Kinderosteopathie

Kinderosteopathie als spezielle Hilfe für die Kleinsten

Ein Kind ist kein kleiner Erwachsener, erst recht nicht ein Neugeborenes. Die Behandlung der Kleinsten erfordert spezielle Kenntnisse über den altersentsprechenden Körperbau und die jeweiligen Entwicklungsprozesse. Kinderosteopathen benötigen Fingerspitzengefühl für diese Besonderheiten, welche im Rahmen von standardisierten Zusatzseminaren zertifiziert vermittelt werden.

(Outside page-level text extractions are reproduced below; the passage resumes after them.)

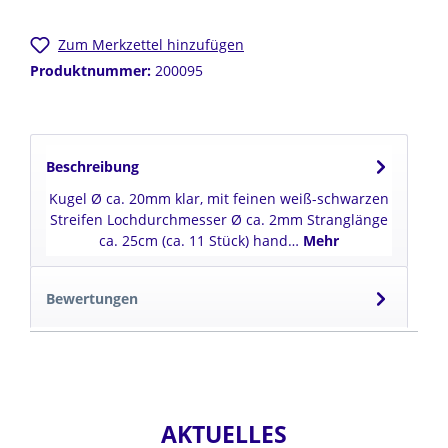
Zum Merkzettel hinzufügen
Produktnummer:
200095
Beschreibung
Kugel Ø ca. 20mm klar, mit feinen weiß-schwarzen
Streifen Lochdurchmesser Ø ca. 2mm Stranglänge
ca. 25cm (ca. 11 Stück) hand…
Mehr
Bewertungen
AKTUELLES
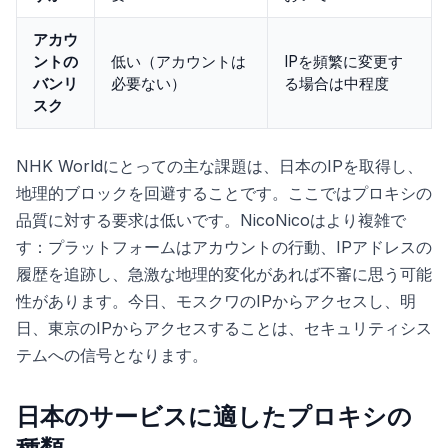
アカウ
ントの
低い（アカウントは
IPを頻繁に変更す
バンリ
必要ない）
る場合は中程度
スク
NHK Worldにとっての主な課題は、日本のIPを取得し、
地理的ブロックを回避することです。ここではプロキシの
品質に対する要求は低いです。NicoNicoはより複雑で
す：プラットフォームはアカウントの行動、IPアドレスの
履歴を追跡し、急激な地理的変化があれば不審に思う可能
性があります。今日、モスクワのIPからアクセスし、明
日、東京のIPからアクセスすることは、セキュリティシス
テムへの信号となります。
日本のサービスに適したプロキシの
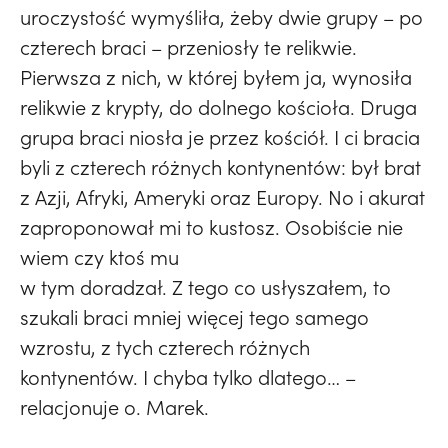
uroczystość wymyśliła, żeby dwie grupy – po
czterech braci – przeniosły te relikwie.
Pierwsza z nich, w której byłem ja, wynosiła
relikwie z krypty, do dolnego kościoła. Druga
grupa braci niosła je przez kościół. I ci bracia
byli z czterech różnych kontynentów: był brat
z Azji, Afryki, Ameryki oraz Europy. No i akurat
zaproponował mi to kustosz. Osobiście nie
wiem czy ktoś mu
w tym doradzał. Z tego co usłyszałem, to
szukali braci mniej więcej tego samego
wzrostu, z tych czterech różnych
kontynentów. I chyba tylko dlatego… –
relacjonuje o. Marek.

Wann zum Kinderosteopathen

Immer dann, wenn der „Schuh drückt “ – werfen Sie doch einfach mal einen Blick in die Anwendungsbereiche.

Über den Tellerrand geschaut

In manchen Ländern arbeiten Kinderosteopathen auf Neugeborenenstationen. In die ersten kinderärztlichen Untersuchungen (U1/U2) des Neugeborenen wird dann eine osteopathische Behandlung für das Baby integriert. Dies hat sich als sinnvoll herausgestellt, weil eine Geburt stets eine große Herausforderung für Mutter und Kind darstellt.

Die Geburt ist der erste große Kraftakt im Leben eines neuen Erdenbürgers. Sie stellt auch für die werdende Mutter eine Grenzerfahrung dar. Trotzdem ist eine Geburt ein ganz natürlicher Prozess und sollte so leicht und ungestört wie möglich vonstattengehen. Dazu gehört eine gute Vorbereitung durch Frauenärzte, Hebammen und Kinderosteopathen. Durch eine osteopathische Begleitung schon vor der Geburt können störende Einflüsse aufgespürt und behandelt werden, um die Geburtsarbeit zu erleichtern.

Ich betrachte meine kinderosteopathische Arbeit außerdem als lebensbegleitend. Die Einflüsse, die ein Kind sein Leben lang bis hin zum Erwachsenenalter bewältigen muss, sind immens. Die Natur hat es so eingerichtet, dass solche Einflüsse kompensiert werden können.

Die Erfahrung hat gezeigt, dass diese Kompensationen Spannungen im Gewebe aufbauen, die das wachsende und sich entwickelnde Kind gerne wieder loswerden möchte. Dies ist vergleichbar mit einer Raupe, die sich in einen Kokon verpuppt, und sich als Schmetterling wieder befreien muss.

Manchmal möchten wir nur allzu gerne dabei helfen, damit unsere Kinder mit weniger Stress und mehr Energie in eine neue Lebensphase starten können. Diese Hilfe kann mannigfaltiger Natur sein – kommen Schmerzen oder andere Symptome dazu, kann ich einen osteopathischen Beitrag dazu liefern.